América no será verdaderamente libre mientras no sea verdaderamente americana. Claro que sería absurdo pretender crear de golpe una civilización absolutamente nuestra. No se puede, tampoco, obtener de pronto la nacionalización de una cultura que nos viene de siglos y a la que casi nada propio podemos aportar todavía. Pero es lógico que se pretenda ya que cada uno vea con sus ojos y oiga con sus oídos; que exista la música inspirada en los motivos de la tierra de cada uno, como entre nosotros lo está haciendo, genialmente, Fabini; que se pida al pasado y al presente de cada país, inspiración para la obra pictórica (y ahí tenemos a nuestro grande y querido Figari, a la par que un núcleo de artistas jóvenes: Cúneo, Bazurro, Arzadun, que se inspiran ya en los paisajes y en los tipos de nuestra tierra); que se moldee el hombre nuestro y se inmortalice su recia estampa, cuyos rasgos dominantes se están perdiendo en la inevitable fusión de razas (y ahí también está la labor altísima de José Luis Zorrilla de San Martín y la de un dibujante de enorme talento, Carlos M. Casteli); por último, que se cante lo que conocemos y amamos con voz propia, con palabras nuestras y emoción verdadera, como también lo están haciendo aquí un grupo de escritores y poetas entre los cuales tres, en la actualidad, están realizando ya una labor trascendental: Zabala Múñiz en la prosa y Fernán Silva Valdés y Pedro Leandro Ipuche, nativistas directos, en el verso. En medio de esta barahúnda de istmos, que en el afán loco de hallar un nuevo camino, de crear un arte nuevo, adoptamos y desadoptamos todos los días, el que por lógica ha de perdurar sobre todos es quizá uno solo: el nativismo con su ampliación, el americanismo, tan altamente representado entre nosotros por Emilio Oribe. Y creo en el nativismo porque es el único que tiene una raíz fuerte, inmutable: la verdad. La verdad de visión, de percepción, de sentimiento, de juicio. Una forma nueva está siendo la resultante de la nueva posición espiritual frente a las cosas. El verso está adquiriendo en América un brillo y una elasticidad absolutamente propios.
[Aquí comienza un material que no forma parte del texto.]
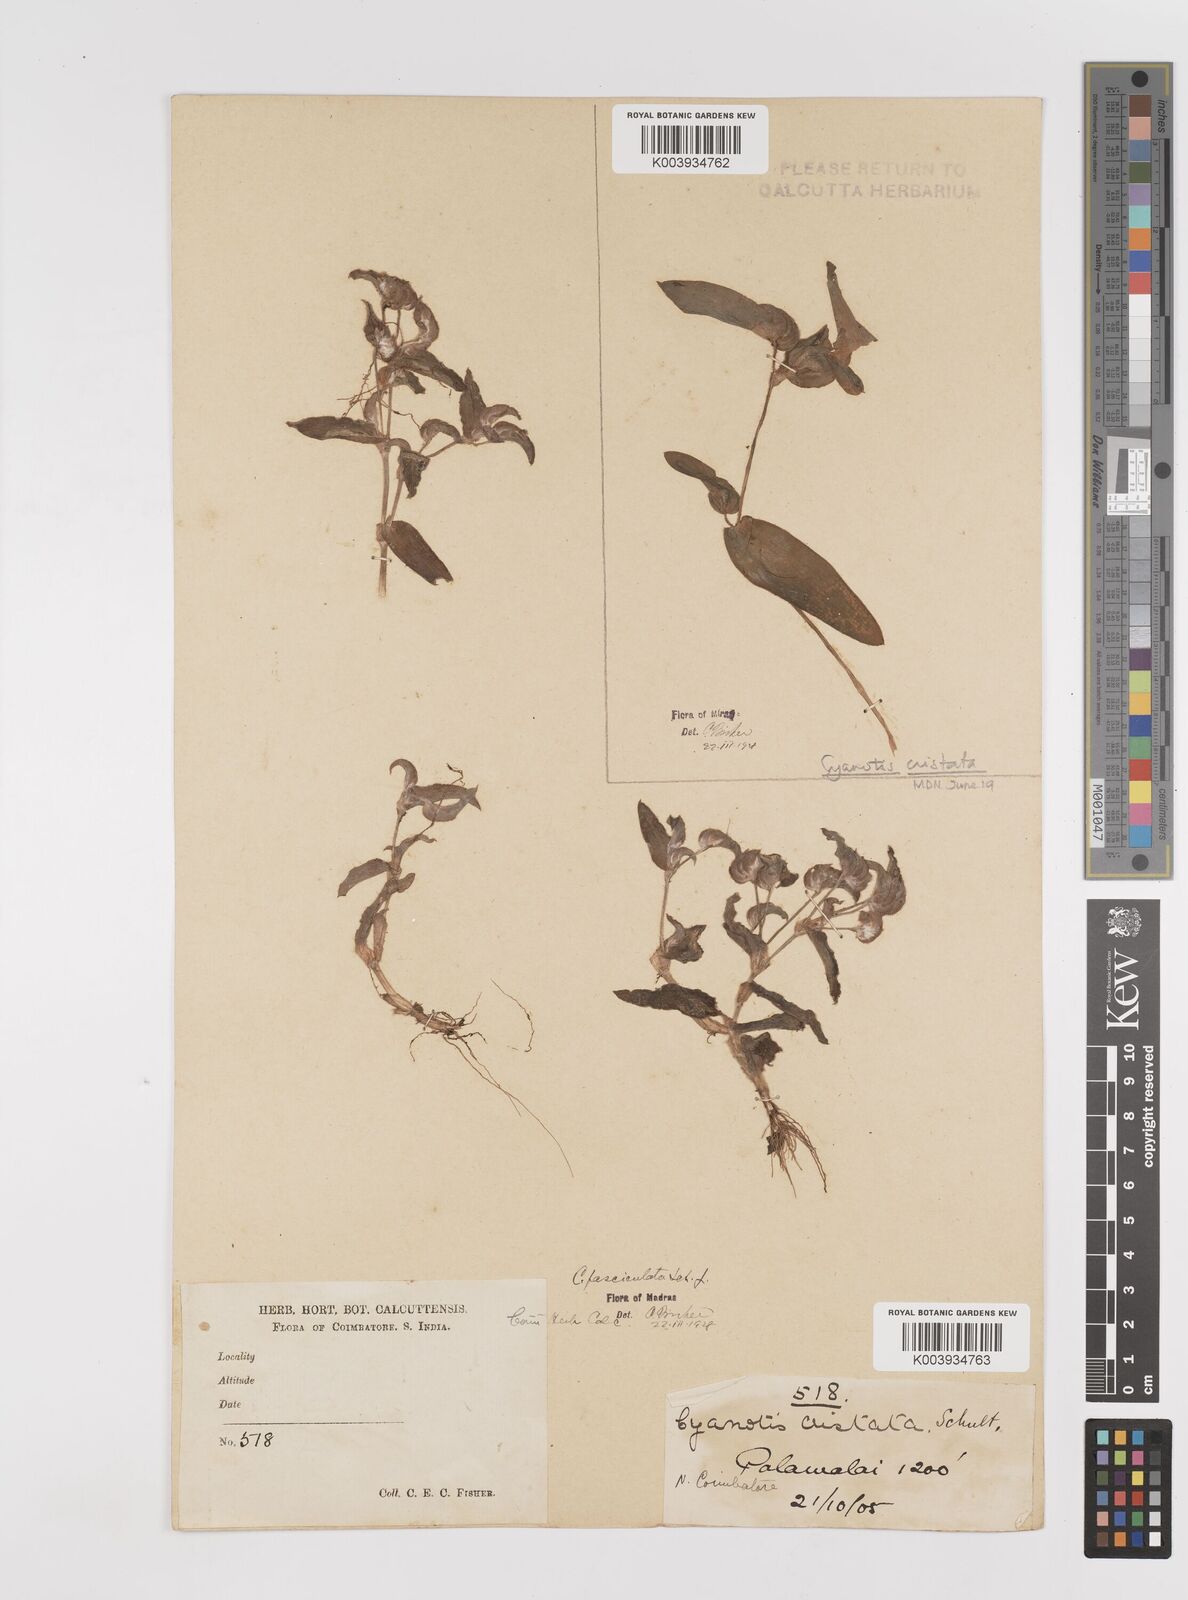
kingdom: Plantae
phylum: Tracheophyta
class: Liliopsida
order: Commelinales
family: Commelinaceae
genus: Cyanotis
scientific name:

En el movimiento de libertad ideológica que se ha iniciado en el continente, los países ríoplatenses son los que van en la vanguardia. El verso de los nativistas da una sensación de juventud y de reciedumbre, de ánimo erguido y libre, propio de estos países en pleno vigor. Inconscientemente una nueva forma, áspera y musical a la vez, surge de la emoción presente y de la época inquieta, como las viejas formas surgieron en su país de origen sin que los hombres se pusieran a buscarlas locamente por todos los rincones del mundo. Ahí están las novelas de caballerías y los romances heroicos, en la España combativa de la Edad Media; ahí está el madrigal en las cortes galantes y el soneto pulido en el Renacimiento suntuoso de Italia. Y aquí está, ahora, el poema fuerte y nuevo de Fernán Silva Valdés, que es, en la lírica de América, con Pedro Leandro Ipuche, todo un creador. La poesía nativa que él encarna por derecho propio tuvo en nuestro país dos precursores: Elías Regules y el Viejo Pancho, dos cantores gauchos que son la raíz del nativismo en el Uruguay, como lo son del Campo, Ascasubi y Hernández en la Argentina, y lo es Peszoa Vélez en Chile. Aun ahondando un poco más, nos encontramos con otro bardo casi olvidado, don Antonio Lussich, cuyo poema Los tres gauchos orientales suministró el primer elemento de inspiración para el Martín Fierro, pues en un viaje que efectuó el autor de este poema a Montevideo, regalole Lussich un ejemplar del suyo, que hizo que Hernández, según confesión propia, se sintiera tentado a tratar un tema tan rico. Y todavía antes que Lussich, Bartolomé Hidalgo ensayó por primera vez en el Uruguay la realización de esta clase de poesía, dando en el año 1822 sus Diálogos entre Chano y Contreras.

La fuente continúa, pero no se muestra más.